++++ TEXT FOR ANALYSIS

Angela Merkel has called for a ban on the burka “wherever possible” in Germany and said there can be no repeat of last year’s migrant crisis in a speech launching her bid for another two-year term as Chancellor.
“German law takes precedence over sharia,” Mrs Merkel said during a speech at her party’s annual two-day congress in the western city of Essen.
“The full face veil should be banned, wherever legally possible,” she added, to prolonged applause.
That is expected to mean a ban on burkas in public life including for civil servants, schools, universities and while driving – described as a “burka ban lite” when her government proposed it a few months ago.
Thomas de Maiziere, the interior minister and one of Mrs Merkel’s closest allies, first announced the CDU’s burka ban policy in August.
At a glance | Where burkas are banned
Full burka and niqab ban
- France, since 2004
- Belgium, since 2011
- Chad, since 2015
- Cameroon, in five provinces, since 2015
- Diffa, Niger, since 2015
- Brazzaville, Congo, since 2015
- Tessin, Switzerland, since 2016
- Around 30 French coastal towns had issued bans, but France’s highest court ruled against them on 26th August, meaning that burkini bans are now illegal.
Partial burka and niqab ban
- The Netherlands: Women cannot have their faces covered in schools, hospital and on public transport.
- The Italian town of Novara: Women were told to stop wearing a full veil in 2010, but there is no established fines system.

++++++++

* **WHAT YOU NEED TO DO**:
**1.** From the article on Angela Merkel's call for a burka ban, extract the passage from "At a glance" to "established fines system.".
**2.** Write the next part of the article on Angela Merkel's burka ban speech, beginning right after its final sentence.

++++ DATA SUPPLIED

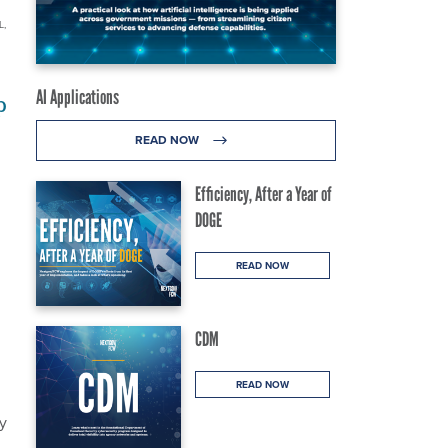
L,
AI Applications
p
READ NOW
Efficiency, After a Year of
DOGE
READ NOW
CDM
READ NOW
y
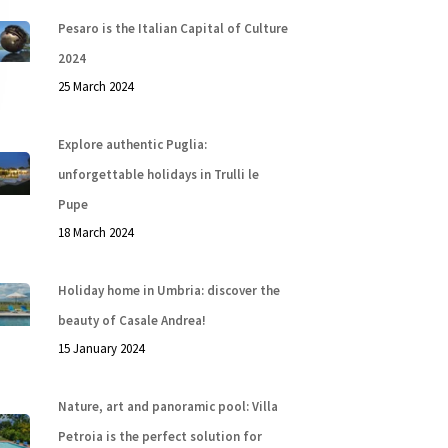
Pesaro is the Italian Capital of Culture
2024
25 March 2024
Explore authentic Puglia:
unforgettable holidays in Trulli le
Pupe
18 March 2024
Holiday home in Umbria: discover the
beauty of Casale Andrea!
15 January 2024
Nature, art and panoramic pool: Villa
Petroia is the perfect solution for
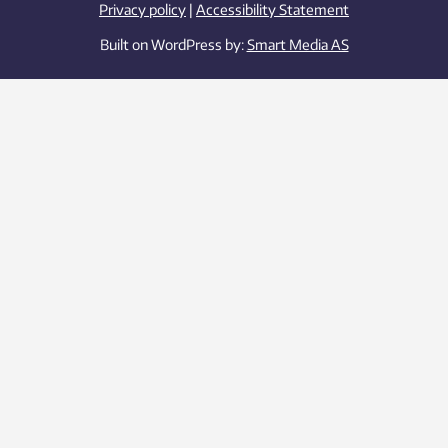
Privacy policy
|
Accessibility Statement
Built on WordPress by:
Smart Media AS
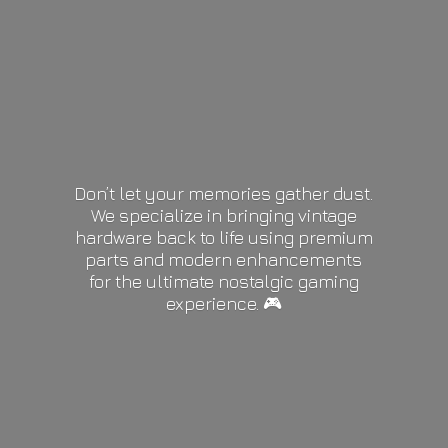
Don’t let your memories gather dust.
We specialize in bringing vintage
hardware back to life using premium
parts and modern enhancements
for the ultimate nostalgic gaming
experience. 🎮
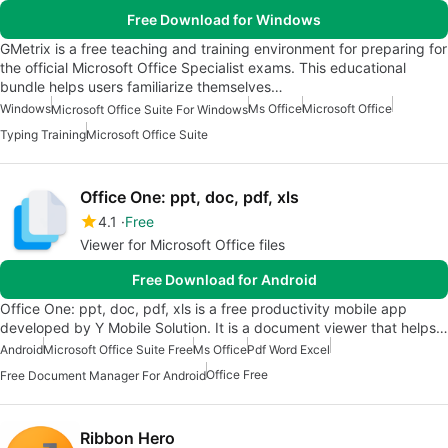
Free Download for Windows
GMetrix is a free teaching and training environment for preparing for
the official Microsoft Office Specialist exams. This educational
bundle helps users familiarize themselves…
Windows
Ms Office
Microsoft Office
Microsoft Office Suite For Windows
Typing Training
Microsoft Office Suite
Office One: ppt, doc, pdf, xls
4.1
Free
Viewer for Microsoft Office files
Free Download for Android
Office One: ppt, doc, pdf, xls is a free productivity mobile app
developed by Y Mobile Solution. It is a document viewer that helps…
Android
Microsoft Office Suite Free
Ms Office
Pdf Word Excel
Office Free
Free Document Manager For Android
Ribbon Hero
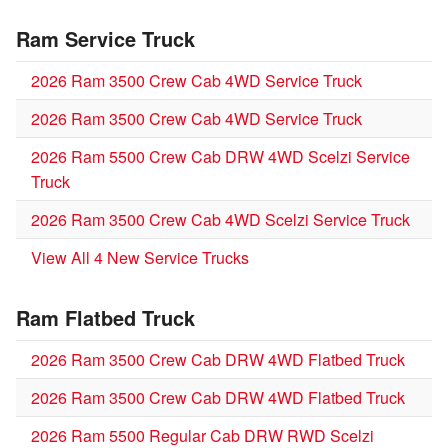
Ram Service Truck
2026 Ram 3500 Crew Cab 4WD Service Truck
2026 Ram 3500 Crew Cab 4WD Service Truck
2026 Ram 5500 Crew Cab DRW 4WD Scelzi Service
Truck
2026 Ram 3500 Crew Cab 4WD Scelzi Service Truck
View All 4 New Service Trucks
Ram Flatbed Truck
2026 Ram 3500 Crew Cab DRW 4WD Flatbed Truck
2026 Ram 3500 Crew Cab DRW 4WD Flatbed Truck
2026 Ram 5500 Regular Cab DRW RWD Scelzi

++++++++

* **PER-TASK ANSWERS**:
**1.**
At a glance | Where burkas are banned
Full burka and niqab ban
- France, since 2004
- Belgium, since 2011
- Chad, since 2015
- Cameroon, in five provinces, since 2015
- Diffa, Niger, since 2015
- Brazzaville, Congo, since 2015
- Tessin, Switzerland, since 2016
- Around 30 French coastal towns had issued bans, but France’s highest court ruled against them on 26th August, meaning that burkini bans are now illegal.
Partial burka and niqab ban
- The Netherlands: Women cannot have their faces covered in schools, hospital and on public transport.
- The Italian town of Novara: Women were told to stop wearing a full veil in 2010, but there is no established fines system.

**2.**
- Parts of Catalonia, Spain: The country’s Supreme Court ruled against a ban in some areas in 2013, however those areas which brought their cases to the European Court of Human Rights (ECHR) have continued with the ban – supported by an ECHR ruling in their favour in 2014.
- Turkey: A full ban was abandoned in 2013. Now, women are only barred if they work in the judiciary, military and police.
“We all reject the full veil — not only the burka but also other types of full veil that only leave the eyes visible. They have no place in our society,” Mr Maiziere said at the time.
“Showing your face is essential for our communication, co-existence and social cohesion and that’s why we’re asking everyone to show their faces,” he added. “We want to introduce a law to make people show their faces and that means that those who break that law will have to face the consequences.”
Mrs Merkel also made her own feelings on the issue clear in an interview with a number of German newspapers in August.
“In my view, a fully veiled woman has almost no chance of integrating successfully in German society,” she said.